[Stored data entries]
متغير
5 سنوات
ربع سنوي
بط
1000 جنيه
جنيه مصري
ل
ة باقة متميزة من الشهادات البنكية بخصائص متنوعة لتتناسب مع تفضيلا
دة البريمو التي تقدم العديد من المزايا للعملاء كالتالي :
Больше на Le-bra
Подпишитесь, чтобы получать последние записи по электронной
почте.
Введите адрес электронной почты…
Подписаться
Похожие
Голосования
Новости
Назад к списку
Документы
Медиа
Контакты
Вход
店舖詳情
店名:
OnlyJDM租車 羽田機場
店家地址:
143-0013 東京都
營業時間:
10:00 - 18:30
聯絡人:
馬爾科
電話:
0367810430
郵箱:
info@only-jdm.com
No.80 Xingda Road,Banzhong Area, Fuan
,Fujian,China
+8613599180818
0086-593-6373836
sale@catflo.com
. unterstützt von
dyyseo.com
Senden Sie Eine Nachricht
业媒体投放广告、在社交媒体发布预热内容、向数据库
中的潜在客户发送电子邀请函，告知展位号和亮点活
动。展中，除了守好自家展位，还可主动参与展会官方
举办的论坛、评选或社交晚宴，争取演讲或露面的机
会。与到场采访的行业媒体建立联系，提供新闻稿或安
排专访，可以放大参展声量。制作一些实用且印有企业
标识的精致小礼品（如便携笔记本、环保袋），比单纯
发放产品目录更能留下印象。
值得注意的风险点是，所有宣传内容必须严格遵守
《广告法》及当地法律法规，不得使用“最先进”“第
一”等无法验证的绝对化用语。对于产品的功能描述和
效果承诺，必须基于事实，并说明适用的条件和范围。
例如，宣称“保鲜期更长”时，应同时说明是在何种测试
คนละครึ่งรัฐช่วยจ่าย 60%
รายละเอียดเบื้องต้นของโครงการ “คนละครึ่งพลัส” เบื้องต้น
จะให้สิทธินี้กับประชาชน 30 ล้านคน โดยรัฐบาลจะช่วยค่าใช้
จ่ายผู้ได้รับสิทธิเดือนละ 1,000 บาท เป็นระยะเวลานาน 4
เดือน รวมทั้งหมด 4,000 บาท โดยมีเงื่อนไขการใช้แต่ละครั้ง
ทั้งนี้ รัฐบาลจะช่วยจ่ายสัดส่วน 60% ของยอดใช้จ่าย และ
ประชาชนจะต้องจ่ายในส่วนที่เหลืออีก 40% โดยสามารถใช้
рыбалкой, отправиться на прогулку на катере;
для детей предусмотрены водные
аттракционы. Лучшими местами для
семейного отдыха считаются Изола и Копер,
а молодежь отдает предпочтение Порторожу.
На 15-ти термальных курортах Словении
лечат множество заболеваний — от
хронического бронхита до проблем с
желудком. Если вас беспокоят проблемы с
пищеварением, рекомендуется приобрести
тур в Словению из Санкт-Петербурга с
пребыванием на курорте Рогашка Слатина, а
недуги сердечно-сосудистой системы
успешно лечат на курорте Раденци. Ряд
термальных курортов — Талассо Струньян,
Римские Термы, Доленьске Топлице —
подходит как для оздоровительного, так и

_Problem statement:_ Write out the data a second time, exactly the same.

_Answer space:_
متغير
5 سنوات
ربع سنوي
بط
1000 جنيه
جنيه مصري
ل
ة باقة متميزة من الشهادات البنكية بخصائص متنوعة لتتناسب مع تفضيلا
دة البريمو التي تقدم العديد من المزايا للعملاء كالتالي :
Больше на Le-bra
Подпишитесь, чтобы получать последние записи по электронной
почте.
Введите адрес электронной почты…
Подписаться
Похожие
Голосования
Новости
Назад к списку
Документы
Медиа
Контакты
Вход
店舖詳情
店名:
OnlyJDM租車 羽田機場
店家地址:
143-0013 東京都
營業時間:
10:00 - 18:30
聯絡人:
馬爾科
電話:
0367810430
郵箱:
info@only-jdm.com
No.80 Xingda Road,Banzhong Area, Fuan
,Fujian,China
+8613599180818
0086-593-6373836
sale@catflo.com
. unterstützt von
dyyseo.com
Senden Sie Eine Nachricht
业媒体投放广告、在社交媒体发布预热内容、向数据库
中的潜在客户发送电子邀请函，告知展位号和亮点活
动。展中，除了守好自家展位，还可主动参与展会官方
举办的论坛、评选或社交晚宴，争取演讲或露面的机
会。与到场采访的行业媒体建立联系，提供新闻稿或安
排专访，可以放大参展声量。制作一些实用且印有企业
标识的精致小礼品（如便携笔记本、环保袋），比单纯
发放产品目录更能留下印象。
值得注意的风险点是，所有宣传内容必须严格遵守
《广告法》及当地法律法规，不得使用“最先进”“第
一”等无法验证的绝对化用语。对于产品的功能描述和
效果承诺，必须基于事实，并说明适用的条件和范围。
例如，宣称“保鲜期更长”时，应同时说明是在何种测试
คนละครึ่งรัฐช่วยจ่าย 60%
รายละเอียดเบื้องต้นของโครงการ “คนละครึ่งพลัส” เบื้องต้น
จะให้สิทธินี้กับประชาชน 30 ล้านคน โดยรัฐบาลจะช่วยค่าใช้
จ่ายผู้ได้รับสิทธิเดือนละ 1,000 บาท เป็นระยะเวลานาน 4
เดือน รวมทั้งหมด 4,000 บาท โดยมีเงื่อนไขการใช้แต่ละครั้ง
ทั้งนี้ รัฐบาลจะช่วยจ่ายสัดส่วน 60% ของยอดใช้จ่าย และ
ประชาชนจะต้องจ่ายในส่วนที่เหลืออีก 40% โดยสามารถใช้
рыбалкой, отправиться на прогулку на катере;
для детей предусмотрены водные
аттракционы. Лучшими местами для
семейного отдыха считаются Изола и Копер,
а молодежь отдает предпочтение Порторожу.
На 15-ти термальных курортах Словении
лечат множество заболеваний — от
хронического бронхита до проблем с
желудком. Если вас беспокоят проблемы с
пищеварением, рекомендуется приобрести
тур в Словению из Санкт-Петербурга с
пребыванием на курорте Рогашка Слатина, а
недуги сердечно-сосудистой системы
успешно лечат на курорте Раденци. Ряд
термальных курортов — Талассо Струньян,
Римские Термы, Доленьске Топлице —
подходит как для оздоровительного, так и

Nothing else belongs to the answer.